L’apparition de la pluie dans une zone où elle n’était encore jamais tombée s’ajoute désormais à l’équation : non seulement la pluie accélère la fonte de la neige, mais elle peut potentiellement perturber la dynamique de la calotte glaciaire à plus long terme. En effet, sur la majeure partie de la calotte, l’eau de fonte (tout comme les précipitations en altitude) s’infiltre dans la neige restante et regèle (car la température y est plus froide) ; cependant, dans les zones recouvertes de glace nue, plus sombres, ou recouvertes de neige déjà saturée d’eau près des côtes, le ruissellement de l’eau de fonte et des précipitations entraîne une perte de masse de la calotte glaciaire.
En d’autres termes, la fonte peut déclencher des processus qui font noircir la surface de la glace et modifient la neige et le névé sous-jacents, ce qui peut exacerber la fonte et le ruissellement futurs, même dans des conditions atmosphériques normales. « Ces processus peuvent se produire sur des parties de la calotte glaciaire qui ne font généralement pas l’objet de fonte, ce qui rend l’impact plus étendu », a déclaré Lauren Andrews, glaciologue au Global Modeling and Assimilation Office de la NASA.
La calotte glaciaire du Groenland est l’un des principaux points de basculement qui préoccupent actuellement les climatologues.
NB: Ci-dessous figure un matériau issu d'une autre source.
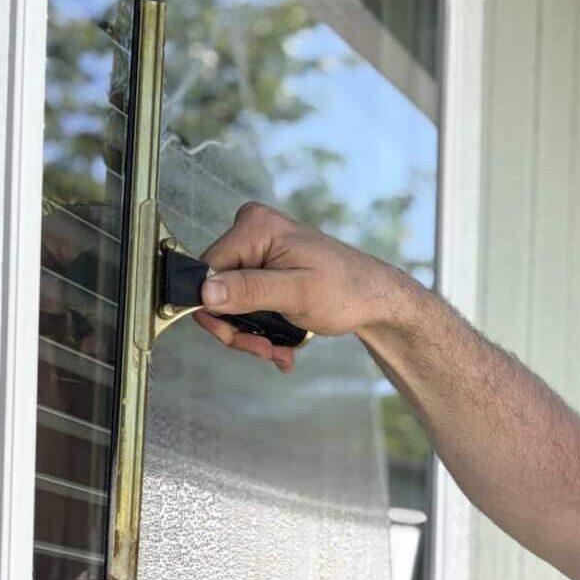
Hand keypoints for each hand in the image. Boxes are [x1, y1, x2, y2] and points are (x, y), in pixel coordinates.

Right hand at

Pour rappel, elle contient suffisamment d’eau douce pour faire monter le niveau de la mer de six mètres. Or, le récent rapport du GIEC a averti qu’un réchauffement climatique de plus de 2°C entraînerait la disparition de cette immense calotte glaciaire — ce qui représente une menace certaine pour les communautés autochtones et la faune de cette région. L’eau de fonte du Groenland devrait également ralentir le courant océanique du Gulf Stream, modifiant au passage les modèles de moussons tropicales.